GUBERNUR ANSAR TEKEN NOTA KESEPAKATAN BERSAMA BADAN BAHASA

Pemerintah Provinsi Kepulauan Riau  dan Badan Pengembangan dan Pembinaan Bahasa menandatangani Nota Kesepakatan tentang Pembinaan dan Pengembangan Bahasa dan Sastra Indonesia di Provinsi Kepri. Penandatanganan Nota Kesepakatan ini dilakukan oleh Gubernur Kepulauan Riau, Ansar Ahmad, dan Kepala Badan Pengembangan dan Pembinaan Bahasa Hafidz Muchsin,S.Sos, M.Si, di Ruang Rapat Balairung Raja Ali Kelana, Gedung Daeng Celak,Lantai 4, Kantor Gubernur Kepulauan Riau, Dompak,Tanjungpinang Rabu 28 Desember 2026.

Kerja sama ini bertujuan untuk meningkatkan penggunaan bahasa Indonesia yang baik dan benar di Provinsi Kepri, serta komitmen dalam rangka pembinaan bahasa Indonesia khususnya untuk memartabatkan Bahasa Indonesia sebagai bahasa nasional dan bahasa persatuan NKRI dan pengembangan literasi bahasa Indonesia di sekolah-sekolah.

"Kerja sama ini sangat penting untuk meningkatkan kualitas penggunaan bahasa Indonesia di Kepri.

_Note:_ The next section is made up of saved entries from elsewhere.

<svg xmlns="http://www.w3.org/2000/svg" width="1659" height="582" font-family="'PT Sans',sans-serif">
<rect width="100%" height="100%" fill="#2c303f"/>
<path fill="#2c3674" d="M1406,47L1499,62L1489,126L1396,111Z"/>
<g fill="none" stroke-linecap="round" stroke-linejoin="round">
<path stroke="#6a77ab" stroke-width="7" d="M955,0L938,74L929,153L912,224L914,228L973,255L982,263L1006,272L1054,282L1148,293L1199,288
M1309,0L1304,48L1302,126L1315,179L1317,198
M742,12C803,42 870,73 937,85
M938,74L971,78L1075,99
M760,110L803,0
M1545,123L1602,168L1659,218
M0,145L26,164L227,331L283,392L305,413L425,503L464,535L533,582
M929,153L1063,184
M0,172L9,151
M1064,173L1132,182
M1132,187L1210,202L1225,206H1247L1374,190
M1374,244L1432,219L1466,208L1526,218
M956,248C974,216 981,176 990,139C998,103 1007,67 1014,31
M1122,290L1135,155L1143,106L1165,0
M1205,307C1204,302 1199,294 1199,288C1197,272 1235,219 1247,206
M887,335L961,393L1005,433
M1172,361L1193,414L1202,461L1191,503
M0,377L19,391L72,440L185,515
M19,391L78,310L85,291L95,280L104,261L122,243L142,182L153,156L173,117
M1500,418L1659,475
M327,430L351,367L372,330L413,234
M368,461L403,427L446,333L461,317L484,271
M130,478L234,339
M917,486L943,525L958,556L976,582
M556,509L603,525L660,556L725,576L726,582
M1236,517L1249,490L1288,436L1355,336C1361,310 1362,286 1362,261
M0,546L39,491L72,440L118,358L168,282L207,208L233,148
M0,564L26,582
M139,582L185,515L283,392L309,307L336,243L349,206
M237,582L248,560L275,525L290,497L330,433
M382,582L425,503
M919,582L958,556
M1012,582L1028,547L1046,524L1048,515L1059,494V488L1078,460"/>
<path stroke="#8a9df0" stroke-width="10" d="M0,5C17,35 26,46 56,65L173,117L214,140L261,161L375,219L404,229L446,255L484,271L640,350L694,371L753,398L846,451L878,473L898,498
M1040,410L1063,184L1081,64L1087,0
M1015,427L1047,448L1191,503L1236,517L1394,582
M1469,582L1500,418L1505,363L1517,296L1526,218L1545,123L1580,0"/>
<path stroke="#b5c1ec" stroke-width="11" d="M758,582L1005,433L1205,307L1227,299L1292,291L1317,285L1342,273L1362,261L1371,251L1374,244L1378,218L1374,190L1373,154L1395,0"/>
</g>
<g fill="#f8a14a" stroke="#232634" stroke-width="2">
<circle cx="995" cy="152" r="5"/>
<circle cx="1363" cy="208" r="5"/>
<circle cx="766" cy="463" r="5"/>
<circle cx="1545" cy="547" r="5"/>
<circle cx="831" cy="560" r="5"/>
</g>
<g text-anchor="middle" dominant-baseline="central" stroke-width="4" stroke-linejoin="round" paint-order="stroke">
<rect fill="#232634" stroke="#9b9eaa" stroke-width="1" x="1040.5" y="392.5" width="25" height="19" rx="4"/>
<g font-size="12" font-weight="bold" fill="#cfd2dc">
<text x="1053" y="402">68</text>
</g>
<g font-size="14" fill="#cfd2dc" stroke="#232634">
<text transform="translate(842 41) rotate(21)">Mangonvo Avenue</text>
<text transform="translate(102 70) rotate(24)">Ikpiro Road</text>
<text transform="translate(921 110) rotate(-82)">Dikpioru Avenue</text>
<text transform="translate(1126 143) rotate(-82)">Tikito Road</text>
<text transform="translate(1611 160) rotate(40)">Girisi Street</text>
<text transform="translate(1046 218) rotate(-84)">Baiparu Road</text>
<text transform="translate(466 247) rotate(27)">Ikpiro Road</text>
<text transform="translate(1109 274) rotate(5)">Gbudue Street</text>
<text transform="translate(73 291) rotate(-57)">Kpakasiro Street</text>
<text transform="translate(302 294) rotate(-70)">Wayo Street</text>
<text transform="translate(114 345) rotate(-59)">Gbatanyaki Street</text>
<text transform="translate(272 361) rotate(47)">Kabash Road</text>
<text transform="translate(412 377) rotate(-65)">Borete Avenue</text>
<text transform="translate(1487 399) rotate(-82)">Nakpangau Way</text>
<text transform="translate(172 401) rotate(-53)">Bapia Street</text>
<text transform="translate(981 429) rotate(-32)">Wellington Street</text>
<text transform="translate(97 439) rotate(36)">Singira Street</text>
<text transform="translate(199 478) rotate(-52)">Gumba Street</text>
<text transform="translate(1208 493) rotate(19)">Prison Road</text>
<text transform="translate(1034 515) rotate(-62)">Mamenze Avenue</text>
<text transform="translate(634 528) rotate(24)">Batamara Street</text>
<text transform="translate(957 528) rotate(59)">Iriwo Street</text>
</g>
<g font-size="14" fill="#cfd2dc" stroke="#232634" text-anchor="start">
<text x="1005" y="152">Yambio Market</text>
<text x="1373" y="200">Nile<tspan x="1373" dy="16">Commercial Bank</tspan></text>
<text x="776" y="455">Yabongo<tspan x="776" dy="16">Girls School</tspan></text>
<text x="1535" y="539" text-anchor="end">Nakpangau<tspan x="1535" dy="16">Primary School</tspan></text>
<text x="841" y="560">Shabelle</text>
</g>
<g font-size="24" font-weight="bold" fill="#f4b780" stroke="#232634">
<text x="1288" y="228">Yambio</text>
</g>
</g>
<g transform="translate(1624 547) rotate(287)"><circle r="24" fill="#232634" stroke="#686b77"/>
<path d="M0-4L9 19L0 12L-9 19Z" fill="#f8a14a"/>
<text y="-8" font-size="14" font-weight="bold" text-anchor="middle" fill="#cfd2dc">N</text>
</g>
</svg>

Gubernur Ansar mengatakan, sebagai Provinsi dengan tatangan geografis yang berbentuk kepulauan dan berbatasan langsung dengan negara-negara tetangga, Provinsi Kepri menghadapi tantangan yang berat untuk membumikan bahasa Indonesia.

Ia yakin dengan penandatangan nota kesepakatan dan pembentukan Tim Pelaksana Pengawasan Penggunaan Bahasa Indonesia di Provinsi Kepulauan Riau akan membuat penggunaan bahasa Indonesia di Kepri semakin membaik. Terlebih menurutnya sebagai tempat kelahiran bahasa Indonesia, masyarakat Kepri harus mampu menggunakan bahasa Indonesia dengan baik dan benar.

Sementara itu, Hafidz Muchsin mengatakan bahwa Badan Bahasa siap mendukung program-program yang akan dilaksanakan oleh Pemerintah Provinsi Kepri dalam meningkatkan penggunaan bahasa Indonesia. "Kami akan mendukung penuh program-program yang akan dilaksanakan oleh Pemerintah Provinsi Kepri, terutama dalam meningkatkan kualitas penggunaan bahasa Indonesia dan literasi di sekolah-sekolah," katanya.

Kerja sama ini diharapkan dapat meningkatkan kesadaran masyarakat Kepri tentang pentingnya penggunaan bahasa Indonesia yang baik dan benar.

Dalam acara tersebut juga dilakukan pengukuhan oleh Gubernur Kepulauan Riau terhadap Tim Pelaksana Pengawasan Penggunaan Bahasa Indonesia yang ditetapkan dengan Keputusan Gubernur,  yang salah satu tugasnya melakukan pengawasan pendampingan rekomendasi kepatuhan penyusunan Bahasa Indonesia di wilayahnya. Pembentukan tim ini mengacu pada Surat Edaran Mendagri Nomor 400.4/7446/SJ tentang Pelaksanaan Pengawasan Penggunaan Bahasa Indonesia serta Pelindungan Bahasa dan Sastra Daerah di Daerah, serta Permendikdasmen Nomor 2 Tahun 2025 tentang Pedoman Pengawasan Penggunaan Bahasa Indonesia.